Good Strategy Bad Strategy

Richard Rumelt’s Good Strategy Bad Strategy is a solid handbook for what separates strategy from goals, vision, etc. It’s a mix of practical advice and anecdotes from his time consulting and helps you understand not just what good strategic work looks like but also what bad examples of it involve.


Good strategy finds the critical issues and focuses on those. In retrospect it will often look simple (but it’s far from that).

We often mistake ambition for strategy, which is a mistake as there has to be more than just big-picture goals. There are 3 components to good strategy: a diagnosis, guidance, and action. Each of these requires deliberate thought.

  • A diagnosis helps you find relevant past solutions.
  • Guidance helps direct energy without dictating specific actions. It also helps to rule out irrelevant steps.
  • Actions are the best steps you can take, even if they’re painful.

Good strategy is also inherently competitive. It’s about bringing your strengths against an opponent’s weaknesses.

There are four things that indicate bad strategy:

  • Fluff, or inflated words and concepts that lack the required depth.
  • A failure or inability to define the challenge (which means you also are unable to define success).
  • Goals instead of strategy. It’s not just about the future direction; you have to identify the obstacles and how to overcome them.
  • Objectives that don’t address key issues or which are unrealistic.
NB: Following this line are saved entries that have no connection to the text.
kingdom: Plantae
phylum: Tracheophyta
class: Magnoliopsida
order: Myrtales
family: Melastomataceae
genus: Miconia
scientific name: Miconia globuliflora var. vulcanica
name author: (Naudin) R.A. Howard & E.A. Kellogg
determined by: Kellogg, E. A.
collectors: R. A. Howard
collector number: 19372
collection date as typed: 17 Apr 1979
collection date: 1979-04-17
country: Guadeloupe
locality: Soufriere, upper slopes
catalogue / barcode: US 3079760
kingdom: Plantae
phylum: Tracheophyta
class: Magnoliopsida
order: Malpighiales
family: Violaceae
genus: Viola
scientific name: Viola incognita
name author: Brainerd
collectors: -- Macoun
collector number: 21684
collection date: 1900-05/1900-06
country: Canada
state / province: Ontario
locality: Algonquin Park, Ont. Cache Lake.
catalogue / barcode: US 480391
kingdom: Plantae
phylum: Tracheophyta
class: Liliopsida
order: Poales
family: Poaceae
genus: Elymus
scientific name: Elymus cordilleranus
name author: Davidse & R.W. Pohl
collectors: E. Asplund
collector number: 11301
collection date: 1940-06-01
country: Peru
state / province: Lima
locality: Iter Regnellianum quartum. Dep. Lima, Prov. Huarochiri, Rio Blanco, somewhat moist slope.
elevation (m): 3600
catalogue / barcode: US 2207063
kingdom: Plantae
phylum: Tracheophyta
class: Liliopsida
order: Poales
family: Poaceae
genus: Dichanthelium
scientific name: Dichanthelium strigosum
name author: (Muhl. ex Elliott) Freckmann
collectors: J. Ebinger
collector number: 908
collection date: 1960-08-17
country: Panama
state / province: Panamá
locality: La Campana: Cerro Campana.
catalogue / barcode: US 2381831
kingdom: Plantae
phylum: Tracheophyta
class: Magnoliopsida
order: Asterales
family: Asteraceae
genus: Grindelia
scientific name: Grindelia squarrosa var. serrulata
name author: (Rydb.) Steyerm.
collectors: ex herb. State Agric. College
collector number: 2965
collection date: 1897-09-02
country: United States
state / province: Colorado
A hallmark of true expertise and insight is making a complex subject understandable.1

When a leader characterizes the challenge as underperformance, it sets the stage for bad strategy. Underperformance is a result. The true challenges are the reasons for the underperformance.2

Good strategy is not:

  • Adopting all options, you have to make a choice.
  • A template, you have to find what’s worth pursuing and what’s realistic to accomplish.
  • Positive energy, you need more than just belief.

As a leader your job is to absorb ambiguity and pass on to your team simpler problems. You may not yet know the exact answer but you can at least guide the team to build from a answer.

When looking to other organizations for inspiration focus on how they were built, not what they preach once they’ve matured.